The night of Sept. 26 was a singular event but in your film you place it in a larger context. What is the bigger story that has been missed in reporting on the event?

People are surprised when they hear about the disappearance of the 43 students, but people should be aware that this is only one case in a series of disappearances that occur every day. 90 percent of shootings in Mexico, according to government figures, are left unsolved. Impunity is one of the biggest social problems in Mexico. At the very least, it shows that justice does not exist in this society, and that the government and the judicial system are corrupted. Corruption prevents the politics and culture of this society from healthily growing, and those made to suffer are ordinary people.

Netflix has produced a docuseries, The 43, which also questions the Mexican government's official account of the event. What do you think your film adds to the story and contributes to the discussion?

I haven't seen any other films about this case. From the beginning, I avoided creating an investigative documentary. We did not want this film to satisfy the audience’s curiosity toward what happened or how it happened. What I wanted to know is: When a family member doesn’t return, what kind of trauma does the Mexican society and culture undergo? How does this hurt social justice and the nation? I think this is a deeper problem.

What I want to discuss is Mexican culture, not the case itself, and the intention should be very different. Mexico is not the only country facing problems with social justice. For example, China’s problems in Xinjiang and Hong Kong are not simply regional concerns, but under an authoritarian culture, the very concept of justice is harmed and no one is unaffected. This kind of culture will impact others as well.

What connects this film with your previous work — as a filmmaker and an artist?

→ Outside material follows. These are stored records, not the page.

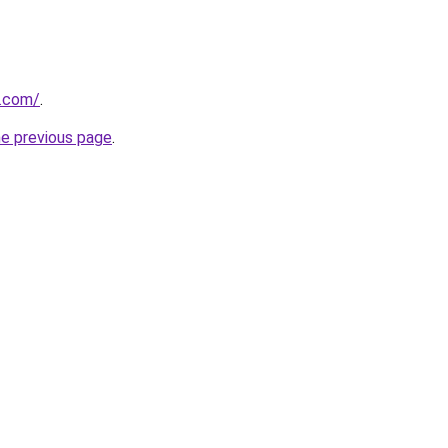
a.com/
.
he previous page
.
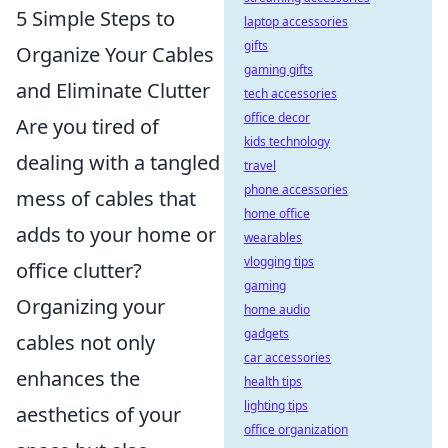
5 Simple Steps to
laptop accessories
gifts
Organize Your Cables
gaming gifts
and Eliminate Clutter
tech accessories
office decor
Are you tired of
kids technology
dealing with a tangled
travel
phone accessories
mess of cables that
home office
adds to your home or
wearables
vlogging tips
office clutter?
gaming
Organizing your
home audio
gadgets
cables not only
car accessories
enhances the
health tips
lighting tips
aesthetics of your
office organization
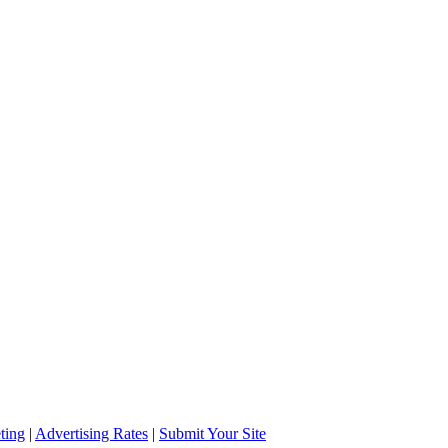
ting
|
Advertising Rates
|
Submit Your Site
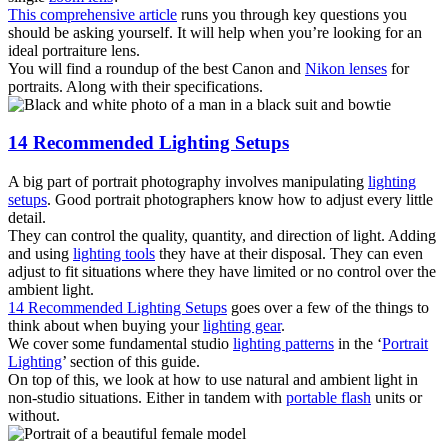
This comprehensive article
runs you through key questions you
should be asking yourself. It will help when you’re looking for an
ideal portraiture lens.
You will find a roundup of the best Canon and
Nikon lenses
for
portraits. Along with their specifications.
14 Recommended Lighting Setups
A big part of portrait photography involves manipulating
lighting
setups
. Good portrait photographers know how to adjust every little
detail.
They can control the quality, quantity, and direction of light. Adding
and using
lighting tools
they have at their disposal. They can even
adjust to fit situations where they have limited or no control over the
ambient light.
14 Recommended Lighting Setups
goes over a few of the things to
think about when buying your
lighting gear
.
We cover some fundamental studio
lighting patterns
in the ‘
Portrait
Lighting
’ section of this guide.
On top of this, we look at how to use natural and ambient light in
non-studio situations. Either in tandem with
portable flash
units or
without.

As an artist, my main activity is to observe reality. Through this observation, I form my own language and way of expression to confront the problems of reality. As a filmmaker, my films are concerned with what has happened, what is the significance of the incident and the cultural background of what took place. These are the issues that make me anxious and enable me to recognize the true relationship between myself and this society.

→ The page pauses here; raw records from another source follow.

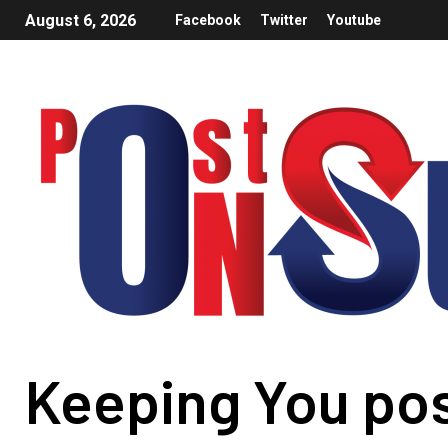
August 6, 2026
Facebook
Twitter
Youtube
Keeping You po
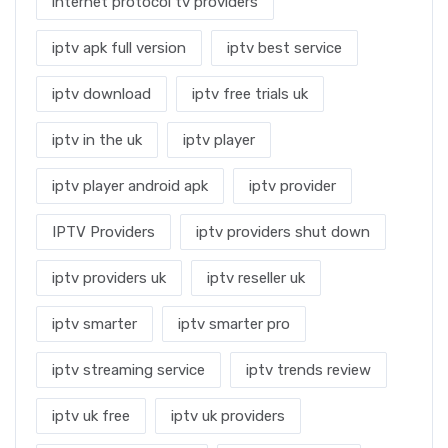
internet protocol tv providers
iptv apk full version
iptv best service
iptv download
iptv free trials uk
iptv in the uk
iptv player
iptv player android apk
iptv provider
IPTV Providers
iptv providers shut down
iptv providers uk
iptv reseller uk
iptv smarter
iptv smarter pro
iptv streaming service
iptv trends review
iptv uk free
iptv uk providers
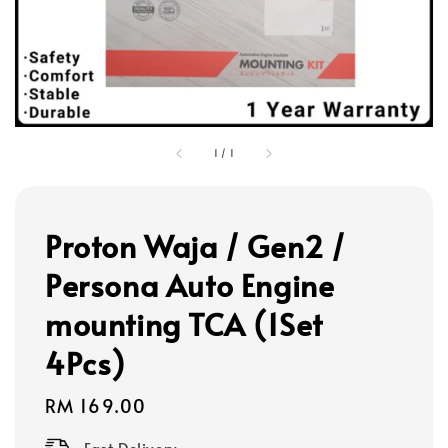
1
/
1
Proton Waja / Gen2 /
Persona Auto Engine
mounting TCA (1Set
4Pcs)
Regular
RM 169.00
price
Fast Delivery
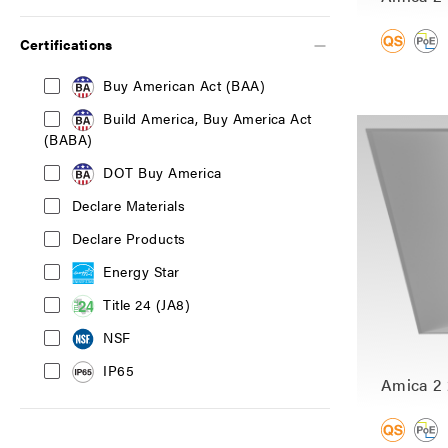
Certifications
Buy American Act (BAA)
Build America, Buy America Act
(BABA)
DOT Buy America
Declare Materials
Declare Products
Energy Star
Title 24 (JA8)
NSF
IP65
Amica 2 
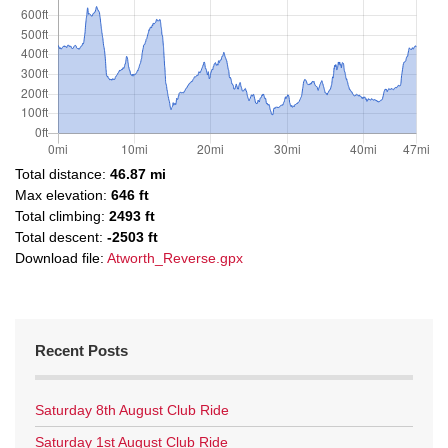
Total distance:
46.87 mi
Max elevation:
646 ft
Total climbing:
2493 ft
Total descent:
-2503 ft
Download file:
Atworth_Reverse.gpx
Recent Posts
Saturday 8th August Club Ride
Saturday 1st August Club Ride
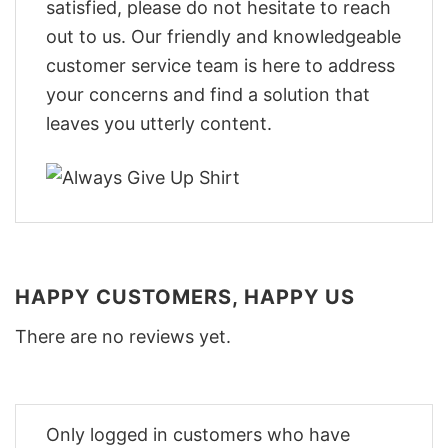
satisfied, please do not hesitate to reach
out to us. Our friendly and knowledgeable
customer service team is here to address
your concerns and find a solution that
leaves you utterly content.
HAPPY CUSTOMERS, HAPPY US
There are no reviews yet.
Only logged in customers who have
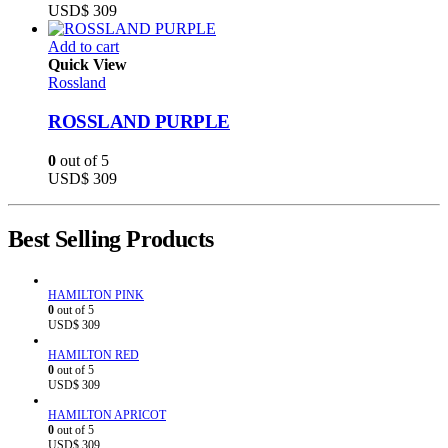
USD$
309
Add to cart
Quick View
Rossland
ROSSLAND PURPLE
0
out of 5
USD$
309
Best Selling Products
HAMILTON PINK
0
out of 5
USD$
309
HAMILTON RED
0
out of 5
USD$
309
HAMILTON APRICOT
0
out of 5
USD$
309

I cannot accept the simple, mainstream representation of these issues. Therefore, personal experience has played a key role in my art and films. Only through personal experience could I form my current point of view.

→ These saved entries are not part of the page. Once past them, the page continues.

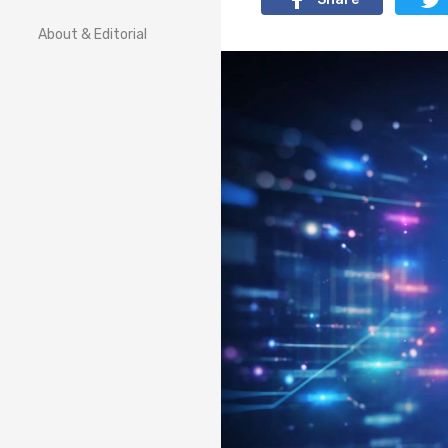
About & Editorial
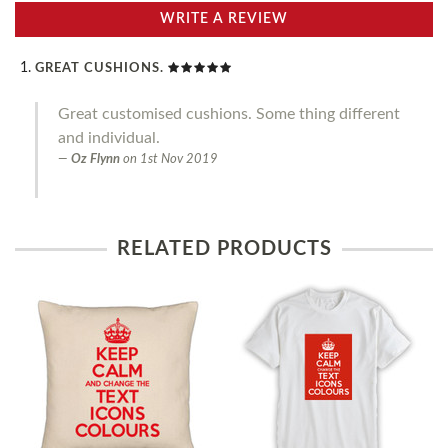
WRITE A REVIEW
GREAT CUSHIONS.
Great customised cushions. Some thing different
and individual.
Oz Flynn
on
1st Nov 2019
RELATED PRODUCTS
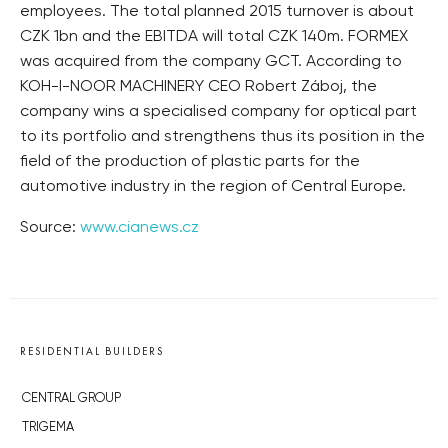
employees. The total planned 2015 turnover is about
CZK 1bn and the EBITDA will total CZK 140m. FORMEX
was acquired from the company GCT. According to
KOH-I-NOOR MACHINERY CEO Robert Záboj, the
company wins a specialised company for optical part
to its portfolio and strengthens thus its position in the
field of the production of plastic parts for the
automotive industry in the region of Central Europe.
Source:
www.cianews.cz
RESIDENTIAL BUILDERS
CENTRAL GROUP
TRIGEMA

Mexico is a long way from Hong Kong but the people there are also taking to the streets to protest government corruption and injustice. What responsibility do artists have in addressing injustice in the real world?

Mexico and Hong Kong are several thousand kilometers apart geographically, but on the issue of social justice they are in the same boat. They both face governments that are reluctant to show the truth, or unwilling to participate in a discussion about the truth. It is miserable for those living in a society that lacks truth and justice, especially because it could last for a long time, even generations. As an artist, I have a responsibility to express this emotion.

After I finished Vivos, I immediately became involved in another documentary about Hong Kong. Why must I participate in these politicized films? Because today’s culture is completely inseparable from politics, whether you are willing or not is irrelevant. These are the questions directly in front of me and I must respond.